The conviction of a former Irish soldier for membership of the so-called Islamic State (IS), because she travelled to Syria in 2015, “falls short of Irish law”, a Dublin court has heard.
Lisa Smith, 43, from Dundalk in Co Louth, is appealing against her conviction for membership of the IS terror group at the Court of Appeal.
The former Defence Forces member was found guilty of IS membership in 2022, but was cleared of financing terrorism, after a nine-week trial at Dublin’s non-jury Special Criminal Court.
Smith, a convert to Islam, went to Syria in 2015 after terrorist leader Abu Bakr al-Baghdadi called on Muslims to travel there.
She had pleaded not guilty to charges of membership of IS and providing funds to benefit the group.
Smith was sentenced to 15 months in prison and lost an appeal against the severity of the sentence in 2023.
Opening the case at the Court of Appeal on Thursday, her barrister Michael O’Higgins SC said there was no “smoking gun or burning match” that Smith did anything for IS while she lived in Syria.
He said it was not possible to join a terrorist organisation by “osmosis” and said she had led a “totally anonymous” life as a housewife during her time there, where she was subjected to serious assaults by her former husband.
Continuing his submissions on Friday, Mr O’Higgins compared Smith’s IS membership conviction with the way membership of the IRA and of organised crime gangs is defined.
He said it was “a flawed approach” to conclude someone was an IS member because they travelled to an area where Sharia law is applied.
“To put women in jail for cooking and cleaning for their husband, and believing what their husband believes in, is not a legal basis for convicting a person of serious offences,” he said.
He said that none of the women in communities in Northern Ireland who “submitted to the jurisdiction of paramilitaries” and benefited from the “stamping out” of antisocial behaviour in their area would be deemed IRA members.
“This passive business of living in the house and living among them falls way short of participating in the group,” Mr O’Higgins said.
“Not always but invariably the conduct that is at the heart of an IRA membership (case), does involve moving weapons, it’s crime involved, it’s hiring houses for the purpose of furthering some IRA operation down the line.
“All involve acts that are overtly criminal or lawful acts with the purposes of obtaining a criminal result,” he said, such as renting a car to be used in a getaway.
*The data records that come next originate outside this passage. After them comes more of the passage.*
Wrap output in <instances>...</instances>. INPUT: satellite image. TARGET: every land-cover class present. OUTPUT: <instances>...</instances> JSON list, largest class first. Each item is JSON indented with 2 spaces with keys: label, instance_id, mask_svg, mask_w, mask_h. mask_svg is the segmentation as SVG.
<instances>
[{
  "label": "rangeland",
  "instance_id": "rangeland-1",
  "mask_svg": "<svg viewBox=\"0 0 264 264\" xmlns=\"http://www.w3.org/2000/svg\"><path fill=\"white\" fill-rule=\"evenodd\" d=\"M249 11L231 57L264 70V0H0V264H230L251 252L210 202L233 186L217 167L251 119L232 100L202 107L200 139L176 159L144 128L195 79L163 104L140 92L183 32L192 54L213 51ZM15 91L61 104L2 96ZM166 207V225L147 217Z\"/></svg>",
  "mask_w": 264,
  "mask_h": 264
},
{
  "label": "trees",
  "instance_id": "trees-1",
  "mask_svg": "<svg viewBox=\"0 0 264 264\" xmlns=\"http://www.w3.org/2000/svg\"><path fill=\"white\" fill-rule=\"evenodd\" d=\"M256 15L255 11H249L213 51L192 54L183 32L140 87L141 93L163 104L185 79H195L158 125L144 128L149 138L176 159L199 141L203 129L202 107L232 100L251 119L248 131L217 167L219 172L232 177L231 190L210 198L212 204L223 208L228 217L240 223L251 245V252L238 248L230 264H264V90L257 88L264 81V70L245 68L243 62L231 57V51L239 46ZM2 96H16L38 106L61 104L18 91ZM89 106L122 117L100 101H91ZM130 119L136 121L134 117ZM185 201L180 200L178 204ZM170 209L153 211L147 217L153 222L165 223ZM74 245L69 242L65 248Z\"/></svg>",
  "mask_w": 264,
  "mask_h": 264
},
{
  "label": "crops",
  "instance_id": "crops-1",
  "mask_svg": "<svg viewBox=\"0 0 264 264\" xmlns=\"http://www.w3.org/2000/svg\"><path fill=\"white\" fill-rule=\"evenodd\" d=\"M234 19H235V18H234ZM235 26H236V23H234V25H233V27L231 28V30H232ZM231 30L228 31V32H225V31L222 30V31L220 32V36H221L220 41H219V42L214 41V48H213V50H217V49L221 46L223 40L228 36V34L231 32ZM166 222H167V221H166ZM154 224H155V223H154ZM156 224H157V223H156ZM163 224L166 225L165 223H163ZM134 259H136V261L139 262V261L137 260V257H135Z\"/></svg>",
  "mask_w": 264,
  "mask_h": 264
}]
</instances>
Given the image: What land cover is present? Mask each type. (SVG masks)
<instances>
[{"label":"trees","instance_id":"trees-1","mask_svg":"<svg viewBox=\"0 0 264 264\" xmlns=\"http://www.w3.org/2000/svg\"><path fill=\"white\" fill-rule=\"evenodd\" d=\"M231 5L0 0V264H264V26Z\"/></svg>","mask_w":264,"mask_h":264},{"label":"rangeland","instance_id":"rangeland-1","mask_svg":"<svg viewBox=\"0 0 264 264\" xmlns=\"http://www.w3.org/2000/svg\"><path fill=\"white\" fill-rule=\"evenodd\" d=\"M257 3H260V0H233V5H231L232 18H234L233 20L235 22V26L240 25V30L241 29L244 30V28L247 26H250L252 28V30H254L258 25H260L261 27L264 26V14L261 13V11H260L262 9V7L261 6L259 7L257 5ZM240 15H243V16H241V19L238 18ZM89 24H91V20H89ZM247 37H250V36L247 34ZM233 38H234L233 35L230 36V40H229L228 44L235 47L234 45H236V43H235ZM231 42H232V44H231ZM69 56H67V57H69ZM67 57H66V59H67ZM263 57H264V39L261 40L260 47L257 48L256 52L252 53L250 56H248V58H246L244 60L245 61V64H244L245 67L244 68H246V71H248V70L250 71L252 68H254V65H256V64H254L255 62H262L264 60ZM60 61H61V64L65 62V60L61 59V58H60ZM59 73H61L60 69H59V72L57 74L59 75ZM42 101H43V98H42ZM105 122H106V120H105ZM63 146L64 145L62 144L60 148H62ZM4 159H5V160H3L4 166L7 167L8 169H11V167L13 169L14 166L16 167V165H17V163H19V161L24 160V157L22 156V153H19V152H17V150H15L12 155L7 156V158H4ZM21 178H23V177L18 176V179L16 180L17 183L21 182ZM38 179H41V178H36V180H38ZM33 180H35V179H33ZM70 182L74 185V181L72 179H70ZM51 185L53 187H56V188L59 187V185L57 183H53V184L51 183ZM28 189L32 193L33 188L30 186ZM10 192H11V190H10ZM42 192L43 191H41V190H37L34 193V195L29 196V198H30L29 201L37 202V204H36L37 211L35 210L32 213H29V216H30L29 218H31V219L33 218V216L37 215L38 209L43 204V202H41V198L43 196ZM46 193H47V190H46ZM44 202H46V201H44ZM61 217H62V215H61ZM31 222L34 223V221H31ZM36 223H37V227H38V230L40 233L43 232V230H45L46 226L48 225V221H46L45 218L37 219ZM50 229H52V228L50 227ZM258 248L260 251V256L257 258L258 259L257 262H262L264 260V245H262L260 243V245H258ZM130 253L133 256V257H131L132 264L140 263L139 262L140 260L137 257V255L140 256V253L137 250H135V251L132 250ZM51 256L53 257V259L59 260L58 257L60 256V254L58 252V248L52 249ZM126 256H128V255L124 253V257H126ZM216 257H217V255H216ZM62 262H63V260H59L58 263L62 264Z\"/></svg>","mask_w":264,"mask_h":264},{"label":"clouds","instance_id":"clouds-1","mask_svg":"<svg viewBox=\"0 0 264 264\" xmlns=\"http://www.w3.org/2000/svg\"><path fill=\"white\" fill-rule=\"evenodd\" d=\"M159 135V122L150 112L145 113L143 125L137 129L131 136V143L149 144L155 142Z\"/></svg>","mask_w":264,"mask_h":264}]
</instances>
Mr Justice John Edwards said that Smith went to an IS-controlled part of Syria “desiring to submit to their jurisdiction and live under their regime, is that not enough?”
Mr O’Higgins replied that it was not and the argument “falls short of Irish law”.
He said there are several steps to joining an organisation, such as wanting to join it, the organisation accepting you, and then joining it.
He said if you bring that argument to its logical conclusion, what does it mean for organised criminal gangs that operate in communities, sometimes linked to local boxing clubs.
“At what point do members of the community become involved in a criminal gang?” he said.
“There must be strict criteria, there must be moral culpability, there must be legal culpability.”
He said there was no evidence that Smith made bay’ah, a ceremony in which a person swears an oath to the caliph, not IS, nor evidence she received special treatment or benefits.
He added: “Even if you were some type of Hollywood celebrity walking around wearing the outer normality of the regime as a badge of honour, if you weren’t doing it as a part of membership duties, if you did that all day every day, it could never make you a member, especially if the life you led there was completely and utterly anonymous.”
He said the UK had criminalised travel to parts of Syria, and while an EU directive had been prepared to criminalise travel, that legislation has not been enacted “in any way shape or form” in Ireland, meaning that Smith’s travel was lawful.